My interest only heightened, though my response was chilling to him: “That’s fantastic; I’m even more excited. I’ll give you a term sheet when the Wells Fargo deal is signed.” Troy had boxed himself into a corner: He had sold past “yes.” While I probably would have done the deal without Wells Fargo, the investment now hinged on this big customer. The good news is both deals closed, and eventually the company went on to a very successful exit. But the lesson is simple: Avoid over-promising and don’t oversell—stop when you hear “yes.”

“It’s okay if we don’t deliver what we promise—we can always fix it later.”

When a VC invests in a startup, this is often the start of a relationship spanning seven to 10 years, and sometimes longer. To us, integrity and shared values are everything. We are constantly on the lookout and ask probing questions to make sure we are on the same page around shared values. Integrity is everything and trust is paramount. If we don’t trust you, we’re not going to invest. Any statement that casts doubt on your integrity—some version (implicit or explicit) of, “It’s okay if we don’t deliver on what we promise”—will almost certainly kill a deal.

What’s your investment thesis?”

Getting time with a VC to talk about investing is one of the most important meetings an entrepreneur can have. Going in unprepared is a huge mistake—in fact, we view it as a proxy for the level of work, effort, and due diligence the entrepreneur will do when they meet with potential new customers. It’s an almost immediate deal killer for us if the entrepreneur comes into a meeting unprepared and didn’t take the time to look at our website to understand who we are, what our investment thesis is, and what our hot buttons are.

“I just want to grow it fast and then flip it quickly.”

This may sound paradoxical since we are in the business of making money for our limited investors, but we are looking to invest in entrepreneurs who have a deeper sense of purpose, mission, and the rock-solid belief that if you put your head down and build a great company, then eventually good things will come.
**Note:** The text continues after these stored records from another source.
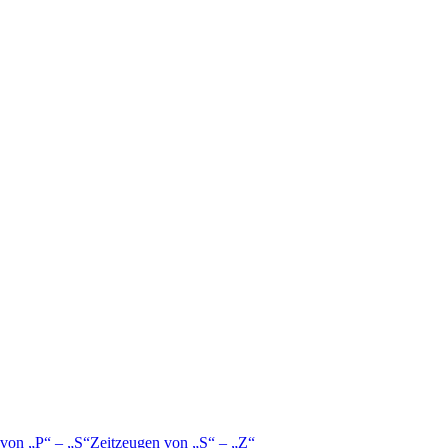
 von
P
–
S
Zeitzeugen von
S
–
Z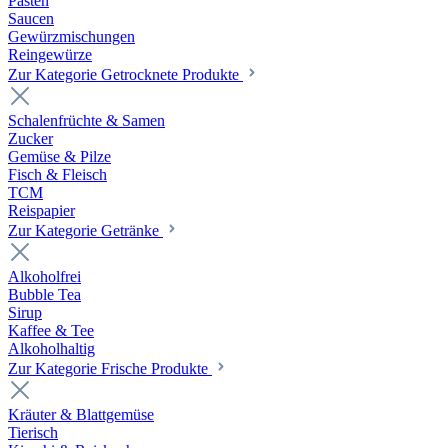
Pasten
Saucen
Gewürzmischungen
Reingewürze
Zur Kategorie Getrocknete Produkte
Schalenfrüchte & Samen
Zucker
Gemüse & Pilze
Fisch & Fleisch
TCM
Reispapier
Zur Kategorie Getränke
Alkoholfrei
Bubble Tea
Sirup
Kaffee & Tee
Alkoholhaltig
Zur Kategorie Frische Produkte
Kräuter & Blattgemüse
Tierisch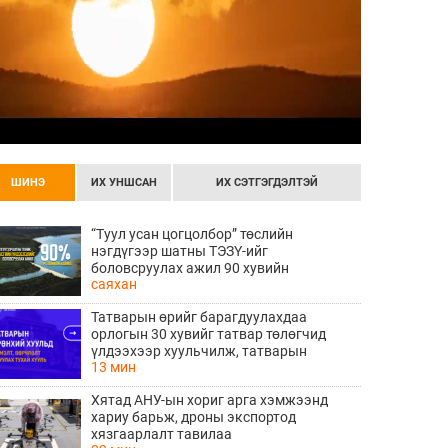
ШИНЭ
ИХ УНШСАН
ИХ СЭТГЭГДЭЛТЭЙ
“Туул усан цогцолбор” төслийн
нэгдүгээр шатны ТЭЗҮ-ийг
боловсруулах ажил 90 хувийн
саяхан
гүйцэтгэлтэй байна
Татварын өрийг барагдуулахдаа
орлогын 30 хувийг татвар төлөгчид
үлдээхээр хуульчилж, татварын
13 мин
тайлангаа залруулах хугацааг хоёр жил
болгон сунгажээ
Хятад АНУ-ын хориг арга хэмжээнд
хариу барьж, дроны экспортод
хязгаарлалт тавилаа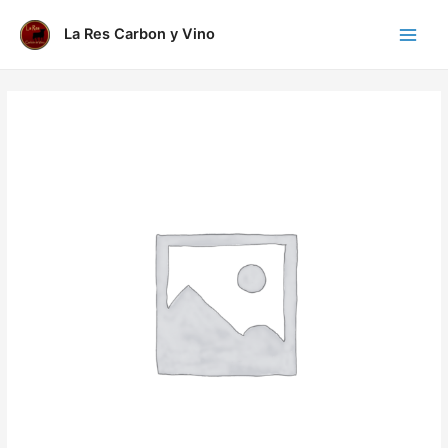
Ir
al
La Res Carbon y Vino
Main
contenido
Menu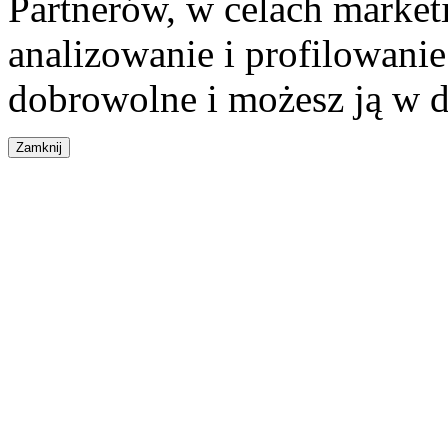
Partnerów, w celach market
analizowanie i profilowanie
dobrowolne i możesz ją w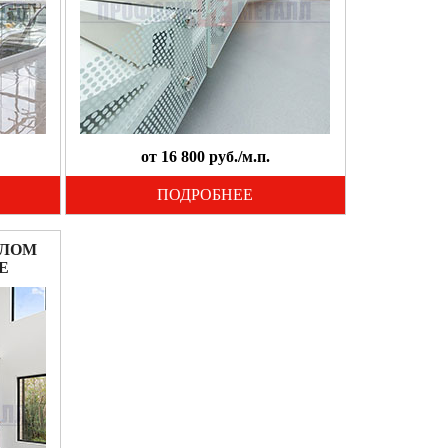
от 16 800 руб./м.п.
ПОДРОБНЕЕ
КЛОМ
Е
We believe in the servant leader who puts the needs of their customers, employees, and shareholders first. Yes, we want to invest in entrepreneurs who are motivated by making a lot of money, but who want to do it the old-fashioned way: by earning it—building a great company on a solid foundation.

“You’re wrong.”

This is my all-time favorite dis an entrepreneur can say to a potential investor. I remember back in the late ‘90s when entrepreneurs would pitch me an unproven concept and look me in the eye with a straight face and ask for a $25 million valuation without any revenue—because that was “market.” And when I said no, I heard, “Oh you’re just a dumb VC and don’t understand the Internet…”

There are many famous cases where the investor is actually wrong. Doing something cutting edge and visionary is truly hard to sell, and many investors are risk avoiders—not risk takers. That said, the question is: Are you optimizing for the short term or the long term? It’s a small world out there. You never know when you might interact with the potential investor again, whether later in your company cycle or for your next venture. You should be nurturing relationships, not ending them. While it’s true that we may just not get it, it’s more likely that we do, and that we can share some hard-fought wisdom with you—provided you are open to hearing it and learning together.